--- Données disponibles ---

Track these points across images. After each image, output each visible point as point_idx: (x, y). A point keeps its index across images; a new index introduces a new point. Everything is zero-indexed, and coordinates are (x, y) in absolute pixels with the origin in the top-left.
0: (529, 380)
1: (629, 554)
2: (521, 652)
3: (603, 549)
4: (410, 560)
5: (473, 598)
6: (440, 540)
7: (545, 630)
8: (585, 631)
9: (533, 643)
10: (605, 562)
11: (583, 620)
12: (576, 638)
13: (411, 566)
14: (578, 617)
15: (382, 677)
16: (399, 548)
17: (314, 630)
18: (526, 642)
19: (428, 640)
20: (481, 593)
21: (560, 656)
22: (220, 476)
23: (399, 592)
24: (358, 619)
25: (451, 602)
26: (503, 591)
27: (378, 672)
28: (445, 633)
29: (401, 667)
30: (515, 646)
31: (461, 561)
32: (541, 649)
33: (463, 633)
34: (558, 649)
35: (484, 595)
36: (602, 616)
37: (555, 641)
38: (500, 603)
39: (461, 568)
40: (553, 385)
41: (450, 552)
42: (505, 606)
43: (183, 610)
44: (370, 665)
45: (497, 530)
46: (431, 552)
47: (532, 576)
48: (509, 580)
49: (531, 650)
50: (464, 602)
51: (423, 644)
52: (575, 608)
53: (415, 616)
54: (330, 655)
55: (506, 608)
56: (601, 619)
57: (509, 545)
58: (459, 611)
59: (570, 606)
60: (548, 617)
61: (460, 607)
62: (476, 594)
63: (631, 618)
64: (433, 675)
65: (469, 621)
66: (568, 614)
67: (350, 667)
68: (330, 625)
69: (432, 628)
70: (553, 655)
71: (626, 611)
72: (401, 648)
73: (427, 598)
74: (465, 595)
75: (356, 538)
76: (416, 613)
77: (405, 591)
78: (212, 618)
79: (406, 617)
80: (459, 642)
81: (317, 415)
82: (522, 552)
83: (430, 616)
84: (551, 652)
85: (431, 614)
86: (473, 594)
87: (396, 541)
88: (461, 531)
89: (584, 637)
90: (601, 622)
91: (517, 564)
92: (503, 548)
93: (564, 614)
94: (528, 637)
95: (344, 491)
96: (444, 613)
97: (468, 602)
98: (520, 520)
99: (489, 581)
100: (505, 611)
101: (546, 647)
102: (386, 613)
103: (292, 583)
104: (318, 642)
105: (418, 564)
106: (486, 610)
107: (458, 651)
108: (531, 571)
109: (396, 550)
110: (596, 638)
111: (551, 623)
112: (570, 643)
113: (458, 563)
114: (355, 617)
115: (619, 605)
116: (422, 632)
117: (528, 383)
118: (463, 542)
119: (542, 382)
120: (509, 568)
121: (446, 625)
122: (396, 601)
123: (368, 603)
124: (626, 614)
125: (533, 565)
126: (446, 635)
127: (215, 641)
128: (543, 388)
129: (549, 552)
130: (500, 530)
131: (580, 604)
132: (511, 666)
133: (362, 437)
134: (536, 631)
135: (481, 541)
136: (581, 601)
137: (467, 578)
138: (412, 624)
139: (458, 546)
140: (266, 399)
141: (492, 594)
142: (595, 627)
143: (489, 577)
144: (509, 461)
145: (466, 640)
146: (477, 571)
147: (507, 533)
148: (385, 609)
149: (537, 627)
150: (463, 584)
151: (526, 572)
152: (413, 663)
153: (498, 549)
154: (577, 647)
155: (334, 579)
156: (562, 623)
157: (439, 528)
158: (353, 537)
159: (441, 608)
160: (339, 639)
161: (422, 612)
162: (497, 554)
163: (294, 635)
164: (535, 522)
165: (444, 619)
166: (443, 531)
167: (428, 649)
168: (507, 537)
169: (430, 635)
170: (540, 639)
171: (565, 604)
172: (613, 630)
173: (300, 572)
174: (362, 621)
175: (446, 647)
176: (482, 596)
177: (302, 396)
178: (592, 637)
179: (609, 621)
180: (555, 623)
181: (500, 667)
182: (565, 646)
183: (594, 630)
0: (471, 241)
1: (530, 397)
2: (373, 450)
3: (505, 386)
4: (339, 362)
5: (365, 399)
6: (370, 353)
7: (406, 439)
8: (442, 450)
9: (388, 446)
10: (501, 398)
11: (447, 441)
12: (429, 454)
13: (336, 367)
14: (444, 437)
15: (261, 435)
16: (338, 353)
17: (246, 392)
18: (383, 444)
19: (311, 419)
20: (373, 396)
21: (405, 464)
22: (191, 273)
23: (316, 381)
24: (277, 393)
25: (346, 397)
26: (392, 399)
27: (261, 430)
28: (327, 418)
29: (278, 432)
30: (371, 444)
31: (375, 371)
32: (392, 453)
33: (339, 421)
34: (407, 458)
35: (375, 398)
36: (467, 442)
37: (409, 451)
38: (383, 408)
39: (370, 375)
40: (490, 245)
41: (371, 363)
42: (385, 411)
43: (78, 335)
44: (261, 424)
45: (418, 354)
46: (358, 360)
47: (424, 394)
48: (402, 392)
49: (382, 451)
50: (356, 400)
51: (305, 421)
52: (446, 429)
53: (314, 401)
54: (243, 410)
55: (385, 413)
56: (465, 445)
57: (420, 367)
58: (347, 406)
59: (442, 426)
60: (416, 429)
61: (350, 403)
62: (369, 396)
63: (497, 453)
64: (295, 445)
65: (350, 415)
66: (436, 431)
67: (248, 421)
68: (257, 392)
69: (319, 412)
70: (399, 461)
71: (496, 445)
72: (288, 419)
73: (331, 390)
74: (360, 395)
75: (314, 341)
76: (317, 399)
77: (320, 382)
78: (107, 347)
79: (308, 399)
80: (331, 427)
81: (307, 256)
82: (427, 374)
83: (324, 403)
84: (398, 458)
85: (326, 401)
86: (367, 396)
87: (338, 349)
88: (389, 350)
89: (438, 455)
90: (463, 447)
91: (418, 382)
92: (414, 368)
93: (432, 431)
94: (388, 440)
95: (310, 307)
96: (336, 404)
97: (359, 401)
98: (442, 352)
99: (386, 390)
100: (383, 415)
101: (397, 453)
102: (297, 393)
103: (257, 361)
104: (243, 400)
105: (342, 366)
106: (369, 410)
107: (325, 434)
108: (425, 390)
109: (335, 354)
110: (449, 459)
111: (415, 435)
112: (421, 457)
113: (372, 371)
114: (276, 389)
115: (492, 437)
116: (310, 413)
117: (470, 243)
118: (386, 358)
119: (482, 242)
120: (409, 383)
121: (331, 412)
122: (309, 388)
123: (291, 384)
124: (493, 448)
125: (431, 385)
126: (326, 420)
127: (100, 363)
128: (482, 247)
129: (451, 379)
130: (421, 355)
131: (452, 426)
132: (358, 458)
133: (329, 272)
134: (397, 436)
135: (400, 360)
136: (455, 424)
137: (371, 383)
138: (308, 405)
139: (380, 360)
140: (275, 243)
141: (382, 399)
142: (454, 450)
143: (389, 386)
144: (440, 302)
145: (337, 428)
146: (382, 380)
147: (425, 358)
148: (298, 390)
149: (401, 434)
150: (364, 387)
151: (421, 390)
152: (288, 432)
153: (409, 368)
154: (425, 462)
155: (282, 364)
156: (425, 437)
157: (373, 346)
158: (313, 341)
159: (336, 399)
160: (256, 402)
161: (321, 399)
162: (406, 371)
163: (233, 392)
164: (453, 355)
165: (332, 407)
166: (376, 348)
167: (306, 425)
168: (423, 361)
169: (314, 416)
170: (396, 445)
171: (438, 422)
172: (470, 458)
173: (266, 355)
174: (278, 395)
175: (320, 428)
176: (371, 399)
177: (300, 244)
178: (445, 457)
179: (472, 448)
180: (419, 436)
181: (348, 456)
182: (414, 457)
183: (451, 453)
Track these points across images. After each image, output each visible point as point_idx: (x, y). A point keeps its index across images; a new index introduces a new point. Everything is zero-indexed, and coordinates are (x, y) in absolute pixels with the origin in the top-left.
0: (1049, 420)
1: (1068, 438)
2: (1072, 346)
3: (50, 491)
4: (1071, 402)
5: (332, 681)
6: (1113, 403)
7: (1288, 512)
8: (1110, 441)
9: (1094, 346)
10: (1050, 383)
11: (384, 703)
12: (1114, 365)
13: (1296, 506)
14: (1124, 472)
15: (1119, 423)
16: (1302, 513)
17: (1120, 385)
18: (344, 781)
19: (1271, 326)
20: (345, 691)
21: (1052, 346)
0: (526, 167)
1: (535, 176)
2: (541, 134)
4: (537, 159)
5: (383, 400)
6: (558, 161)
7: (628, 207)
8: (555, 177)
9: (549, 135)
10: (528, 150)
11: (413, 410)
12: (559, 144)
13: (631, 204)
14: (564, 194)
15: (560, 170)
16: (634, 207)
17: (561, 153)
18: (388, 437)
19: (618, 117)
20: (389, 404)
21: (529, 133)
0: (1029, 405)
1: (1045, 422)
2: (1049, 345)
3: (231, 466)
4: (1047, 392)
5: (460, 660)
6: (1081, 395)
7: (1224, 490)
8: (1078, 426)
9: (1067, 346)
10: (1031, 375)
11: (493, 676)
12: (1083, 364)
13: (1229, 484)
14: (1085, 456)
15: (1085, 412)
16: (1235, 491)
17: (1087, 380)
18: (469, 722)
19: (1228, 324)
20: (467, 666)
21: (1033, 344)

---

Énoncé du problème: Mettez à jour le passage qui va du début des entrées jusqu'à la ligne contenant « 91: (517, 564) », bornes incluses, en remplaçant « (445, 633) » par « (447, 635) ». Réécrivez ces lignes sans rien modifier d'autre.

Corrigé:
Track these points across images. After each image, output each visible point as point_idx: (x, y). A point keeps its index across images; a new index introduces a new point. Everything is zero-indexed, and coordinates are (x, y) in absolute pixels with the origin in the top-left.
0: (529, 380)
1: (629, 554)
2: (521, 652)
3: (603, 549)
4: (410, 560)
5: (473, 598)
6: (440, 540)
7: (545, 630)
8: (585, 631)
9: (533, 643)
10: (605, 562)
11: (583, 620)
12: (576, 638)
13: (411, 566)
14: (578, 617)
15: (382, 677)
16: (399, 548)
17: (314, 630)
18: (526, 642)
19: (428, 640)
20: (481, 593)
21: (560, 656)
22: (220, 476)
23: (399, 592)
24: (358, 619)
25: (451, 602)
26: (503, 591)
27: (378, 672)
28: (447, 635)
29: (401, 667)
30: (515, 646)
31: (461, 561)
32: (541, 649)
33: (463, 633)
34: (558, 649)
35: (484, 595)
36: (602, 616)
37: (555, 641)
38: (500, 603)
39: (461, 568)
40: (553, 385)
41: (450, 552)
42: (505, 606)
43: (183, 610)
44: (370, 665)
45: (497, 530)
46: (431, 552)
47: (532, 576)
48: (509, 580)
49: (531, 650)
50: (464, 602)
51: (423, 644)
52: (575, 608)
53: (415, 616)
54: (330, 655)
55: (506, 608)
56: (601, 619)
57: (509, 545)
58: (459, 611)
59: (570, 606)
60: (548, 617)
61: (460, 607)
62: (476, 594)
63: (631, 618)
64: (433, 675)
65: (469, 621)
66: (568, 614)
67: (350, 667)
68: (330, 625)
69: (432, 628)
70: (553, 655)
71: (626, 611)
72: (401, 648)
73: (427, 598)
74: (465, 595)
75: (356, 538)
76: (416, 613)
77: (405, 591)
78: (212, 618)
79: (406, 617)
80: (459, 642)
81: (317, 415)
82: (522, 552)
83: (430, 616)
84: (551, 652)
85: (431, 614)
86: (473, 594)
87: (396, 541)
88: (461, 531)
89: (584, 637)
90: (601, 622)
91: (517, 564)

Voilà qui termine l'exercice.